I was reading a recent post on machine learning from one of my favourite technical writers (Julia Evans) and was inspired enough to comment that I signed up for Disqus under my own name for a change 🙂
However, it turns out that the post was closed for comments, so I thought that I’d write up my thoughts here. I’m pretty busy today so I’m just going to paste it as a quote rather than edit it into a more ‘first-person’ writing style.
This is a pretty interesting topic overall – I have largely avoided machine learning b/c of a lot of concerns about how it’s used (and its results assumed to be ‘normal’ or ‘correct’) but recently decided that that’s the wrong approach. Instead, I’m going to learn more about it so I’m in a better position to critique how it’s used and point out implicit assumptions and biases. To that end, I’ve signed up for the Stanford course that just started.
Even in the first lesson in that course, I saw some interesting examples that made my skin crawl. I think the biggest issue I have with it is (and I am JUST starting to learn) is that there’s an implicit assumption that all relevant information is externally observable and that conclusions drawn from objectively measurable data/behaviour will be correct. I’m fine with that when it involves some kinds of events, but I get very uncomfortable when we’re applying it to humans. So much of human motivation is invisible/intuitive that leaning so heavily on machine learning (which necessarily relies on events that are can be observed by others & fed into algorithms) leads to things like, as you say, the Target pregnancy issue. There are many other ‘positive feedback’ effects of assuming that reinforcing/strengthening conclusions based on visibly available data that are detrimental – gender-segregated toys is a primary one. “65% of people buying for girls bought X, so when someone is shopping for a girl, we’ll suggest X. Look! Now 75% of people shopping for girls bought X – we were right! MOAR X for the girls!” [eventually, the ‘for girls’ section is nothing but X in various sizes, shapes, and colours (all colours a variant shade of pink)]

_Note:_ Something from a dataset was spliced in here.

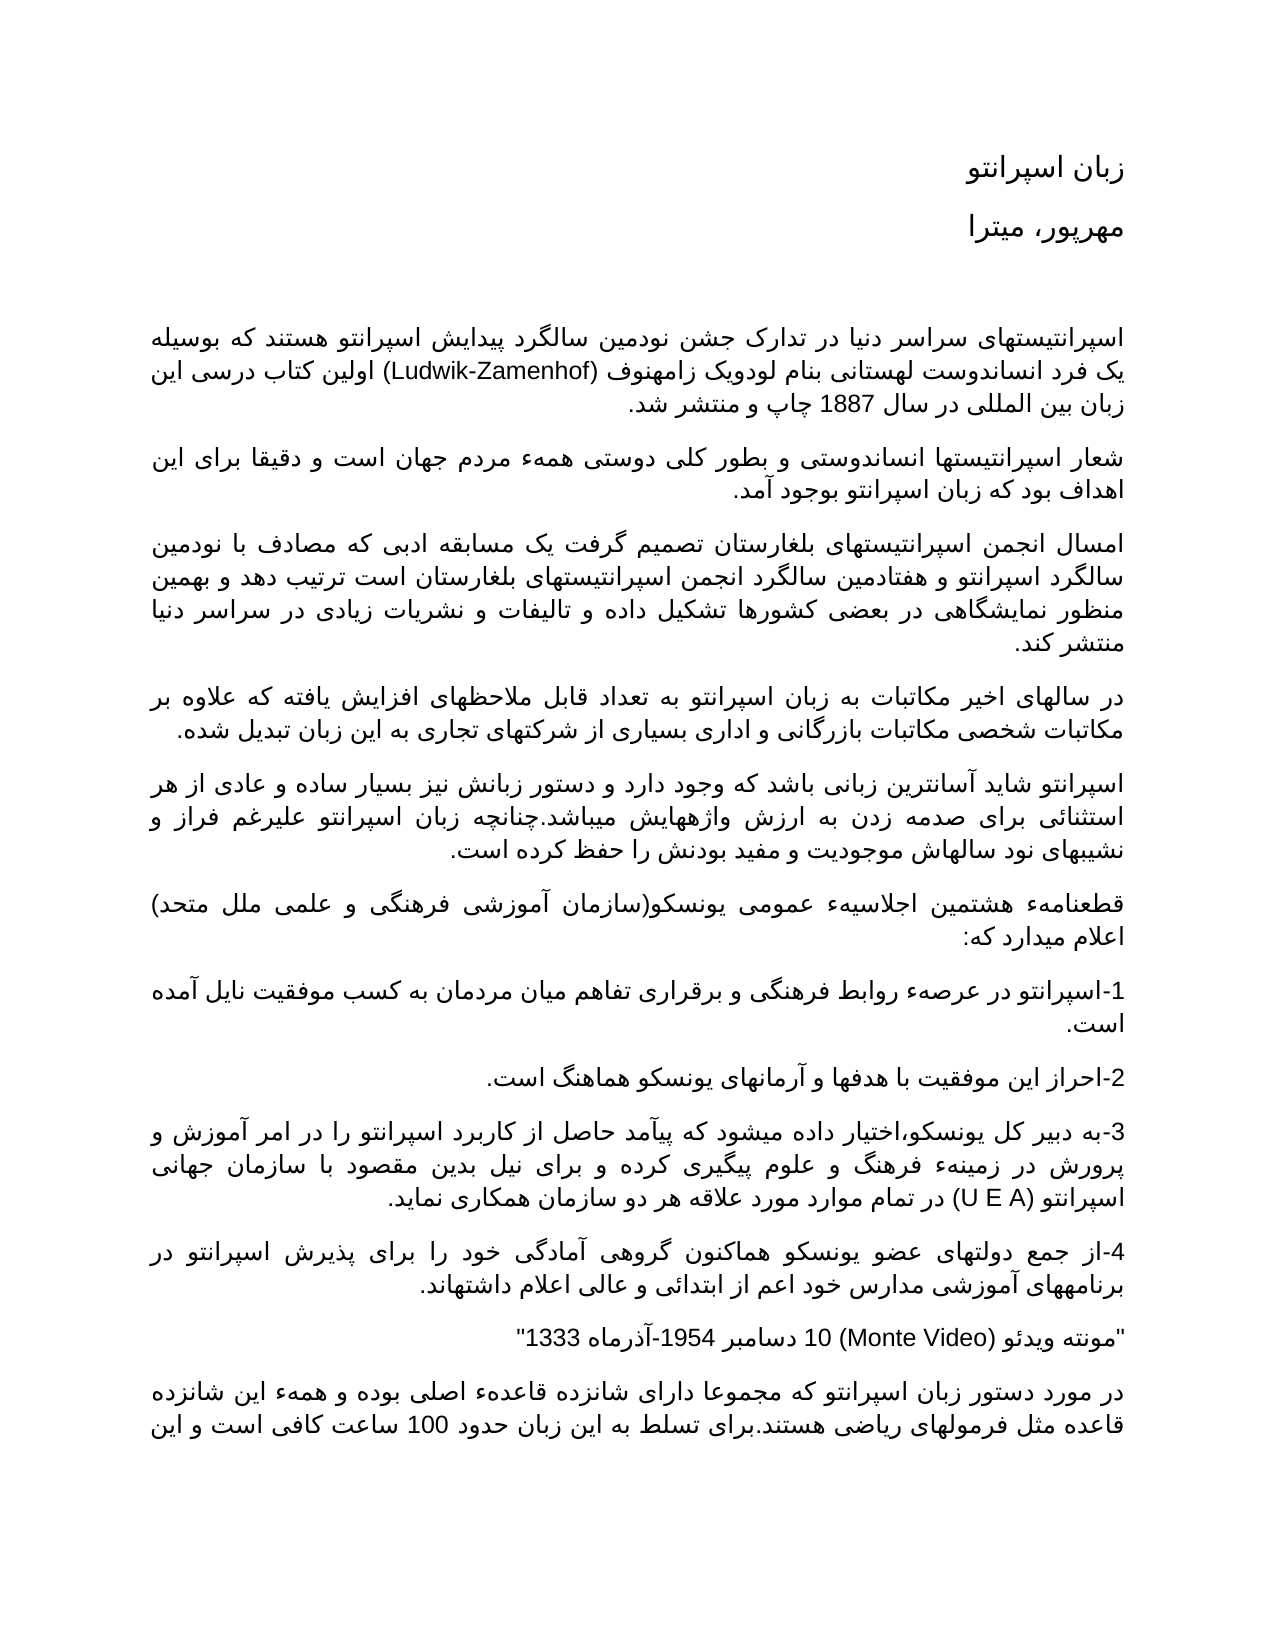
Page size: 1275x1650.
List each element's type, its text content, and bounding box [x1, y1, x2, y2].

Another ML issue that came up for discussion when I was working at Amazon was: some people consider LGBTQ topics to be inappropriate for some readers, so even if someone had actively searched for LGBTQ fiction, the recommendation engine was instructed to NOT suggest those titles. That has the effect of erasing representation for marginalized people and increasing isolation among those who are already isolated. In fact, one could argue that one of the things that ML does best is erase the margins (obviously, depending on how it’s implemented, but in the rush to solve all problems with it, these types of questions seem to be ignored a lot).
I mentioned positive feedback loops before. The analogy I have in my head is: ML type algorithms (unless you build in randomness & jitter) amplify differences until you end up with a square wave – flat and of two polar opposite values. Negative feedback loops lead to dynamic yet stable equilibriums.
I mean, it’s obviously here to stay, and it clearly has some very significant beneficial use cases. But there are a lot of ethical questions that aren’t getting a lot of attention and I’d love to see more focus on that over the technical ones. Thank you for mentioning them 🙂
The more time I spend in this industry, the more I believe that the one Computational Ethics course I took back in my CS degree wasn’t nearly enough, and that we could really use a much broader conversation in that area. [To that end, I’ve also signed up for some philosophy courses to go with the ML one ;)]